I will explain how Flash and Solid State Drives are different and compare them to hard drives in their ability to read and write data. What happens when they are damaged and a recovery needs to be done? In this process you will see how the data gets shuffled around and how some of the data is destroyed in the process making it impossible in many cases to recover some files and metadata that on a hard drive has been a simple task by comparison. You will also get an idea about how propriety methods that each vendor is using will isolate you from knowing what is happening to your data or even where it is on the drive. And at the very least the animation is the quality of the History Channel and you will enjoy what you are learning!
Presenters:
-
Scott Moulton
- President of Forensic Strategy Services, LLC
Scott Moulton Scott Moulton began his forensic computer career with a specialty in rebuilding hard drives for investigation purposes and has rebuilt hard drives for several cases including murder investigations, corporate fraud, civil defense and criminal defense.

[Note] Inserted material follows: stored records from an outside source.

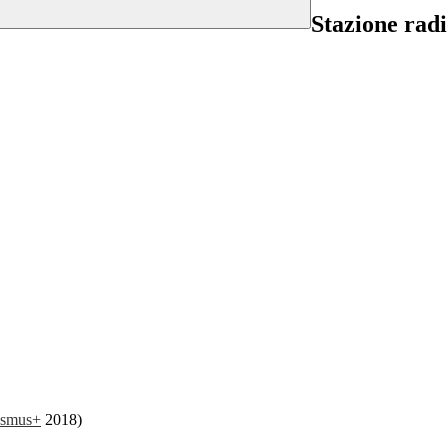
Stazione rad
asmus+
2018)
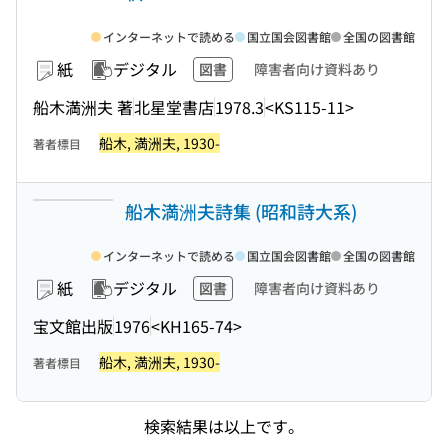
インターネットで読める
国立国会図書館
全国の図書館
紙
デジタル
図書
障害者向け資料あり
船木満洲夫 著
北星堂書店
1978.3
<KS115-11>
船木, 満洲夫, 1930-
著者標目
船木満洲夫詩集 (昭和詩大系)
インターネットで読める
国立国会図書館
全国の図書館
紙
デジタル
図書
障害者向け資料あり
宝文館出版
1976
<KH165-74>
船木, 満洲夫, 1930-
著者標目
検索結果は以上です。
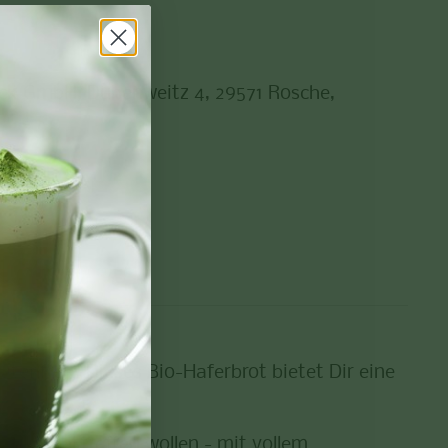
uck GmbH, Duhenweitz 4, 29571 Rosche,
utenfrei)
. Dieses Bio-Haferbrot bietet Dir eine
sste Wahl treffen wollen - mit vollem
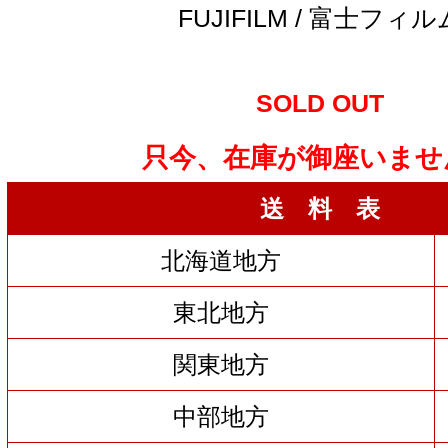
FUJIFILM / 富士フィル
SOLD OUT
只今、在庫が御座いませ
送 料 表
北海道地方
東北地方
関東地方
中部地方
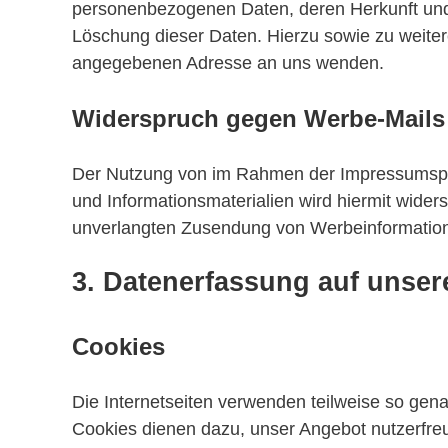
personenbezogenen Daten, deren Herkunft und 
Löschung dieser Daten. Hierzu sowie zu weit
angegebenen Adresse an uns wenden.
Widerspruch gegen Werbe-Mails
Der Nutzung von im Rahmen der Impressumspfli
und Informationsmaterialien wird hiermit widers
unverlangten Zusendung von Werbeinformation
3. Datenerfassung auf unser
Cookies
Die Internetseiten verwenden teilweise so gen
Cookies dienen dazu, unser Angebot nutzerfreun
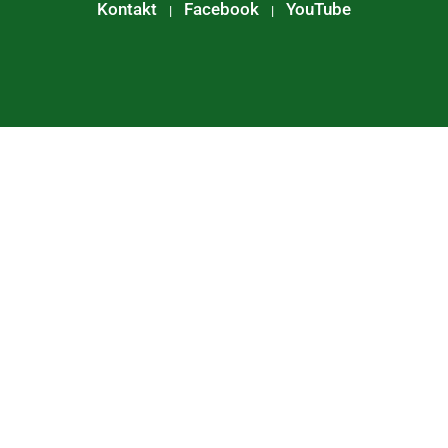
Kontakt
Facebook
YouTube
|
|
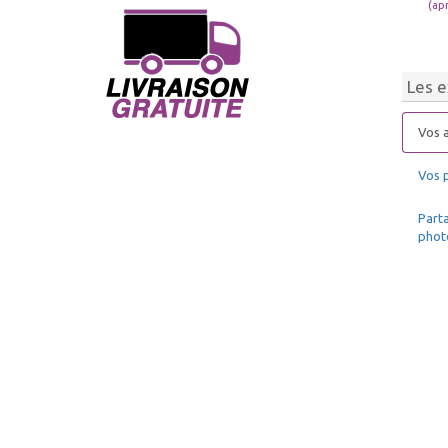
(ap
Les e
Vos a
Vos 
Parta
phot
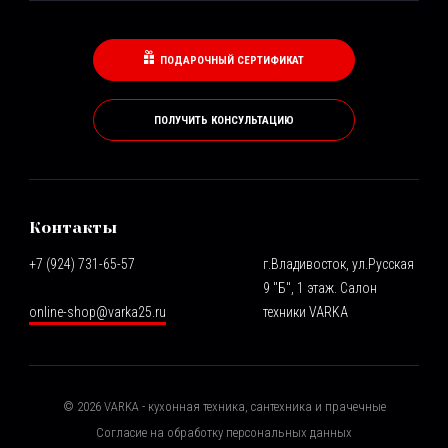
ПОДАРОЧНЫЙ СЕРТИФИКАТ
ПОЛУЧИТЬ КОНСУЛЬТАЦИЮ
Контакты
+7 (924) 731-65-57
г.Владивосток, ул.Русская
9 "Б", 1 этаж. Салон
online-shop@varka25.ru
техники VARKA
©
2026
VARKA - кухонная техника, сантехника и прачечные
Согласие на обработку персональных данных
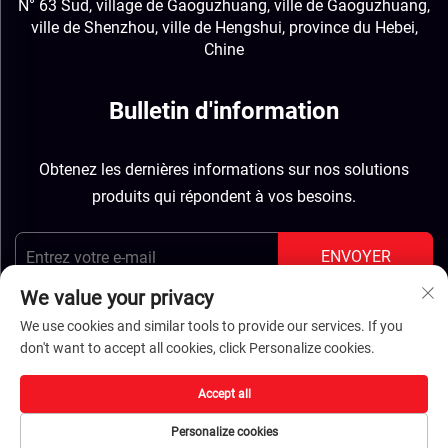
N° 63 Sud, village de Gaoguzhuang, ville de Gaoguzhuang,
ville de Shenzhou, ville de Hengshui, province du Hebei,
Chine
Bulletin d'information
Obtenez les dernières informations sur nos solutions
produits qui répondent à vos besoins.
ENVOYER
We value your privacy
We use cookies and similar tools to provide our services. If you
don't want to accept all cookies, click Personalize cookies.
Droits d'auteur © Hebei Jinbiao Construction Materials
Accept all
Tech Corp., Ltd. Tous droits réservés -
Politique de
Personalize cookies
confidentialité
-
BLOG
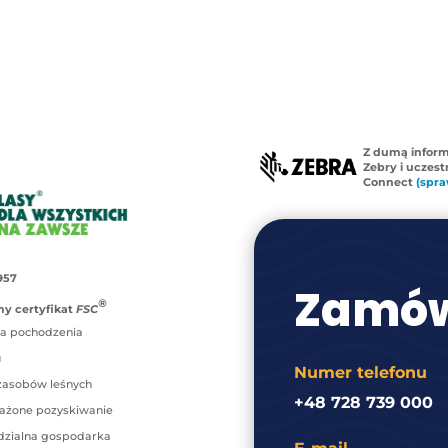
Z dumą infor
Zebry i uczes
Connect
(spra
957
Zamów
®
y certyfikat
FSC
a pochodzenia
u
Numer telefonu
zasobów leśnych
+48 728 739 000
ażone pozyskiwanie
zialna gospodarka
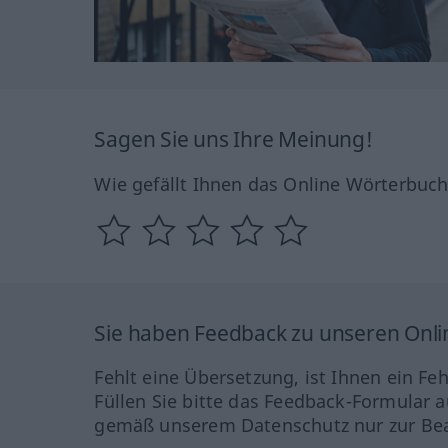
Sagen Sie uns Ihre Meinung!
Wie gefällt Ihnen das Online Wörterbuc
Sie haben Feedback zu unseren Onl
Fehlt eine Übersetzung, ist Ihnen ein Fe
Füllen Sie bitte das Feedback-Formular a
gemäß unserem Datenschutz nur zur Bea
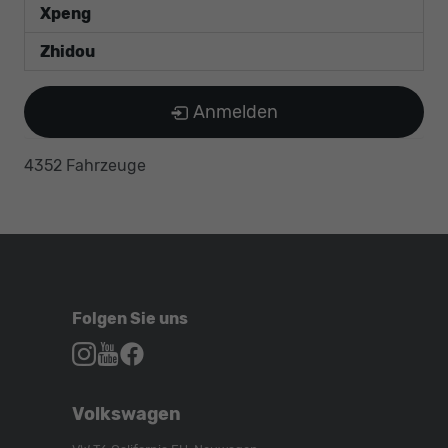
Xpeng
Zhidou
Anmelden
4352 Fahrzeuge
Folgen Sie uns
Autohaus
Autohaus
Autohaus
Schroen,
Schroen,
Schroen,
Folgen
Besuchen
Folgen
Volkswagen
Sie
Sie
Sie
uns
unser
uns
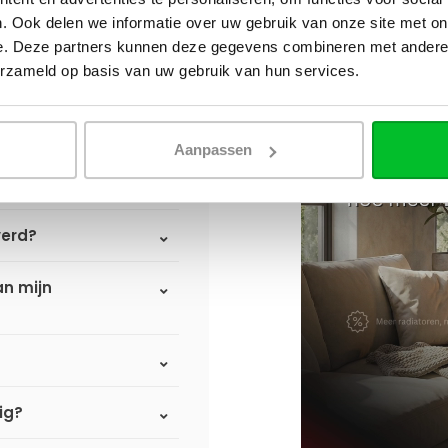
. Ook delen we informatie over uw gebruik van onze site met on
e. Deze partners kunnen deze gegevens combineren met andere i
erzameld op basis van uw gebruik van hun services.
Aanpassen
verd?
an mijn
ig?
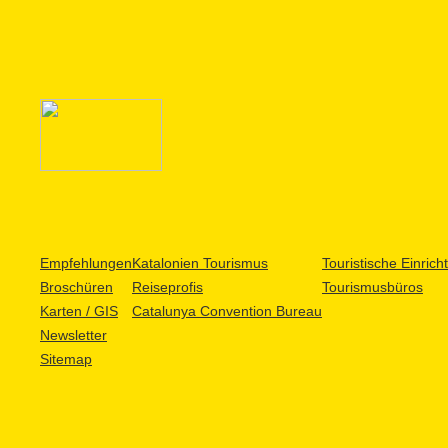
Empfehlungen
Katalonien Tourismus
Touristische Einric
Broschüren
Reiseprofis
Tourismusbüros
Karten / GIS
Catalunya Convention Bureau
Newsletter
Sitemap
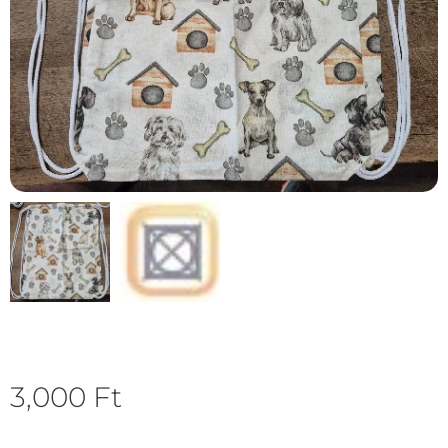
3,000
Ft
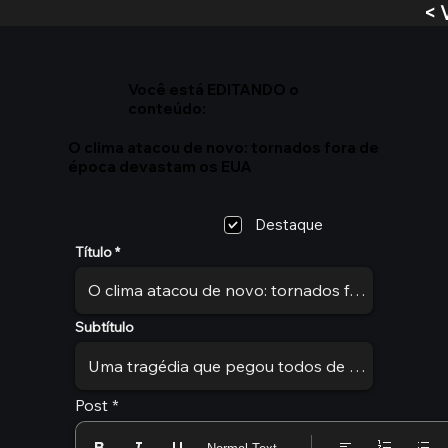
< 
Você está EDITANDO o
conteúdo:
O clima atacou de novo: tornados fora de
época devastam os EUA
Destaque
Título
Subtítulo
Post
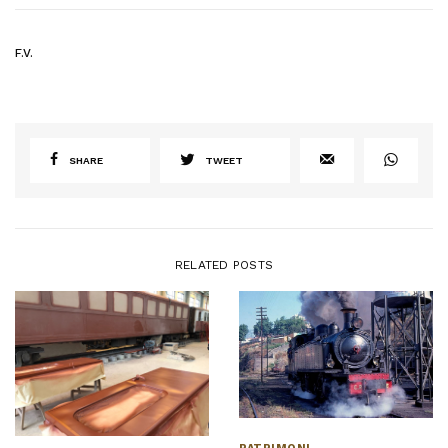
F.V.
SHARE
TWEET
RELATED POSTS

Scott was the first person arrested for Port Scanning and won his case back in 2000 when the judge declared Port scans legal. Scott has also been fighting against computer forensic people and computer security people having to become private investigators for which laws are being passed in each state making it a felony to do any kind of 'digital investigation' without a PI License.
Scott has spent more than a year digging into repairing Solid State Hard Drives and understands the ins and outs and how it will affect recovery and forensics in the future. Many forensic jobs will change due to fact that some information will not be accessible in the future.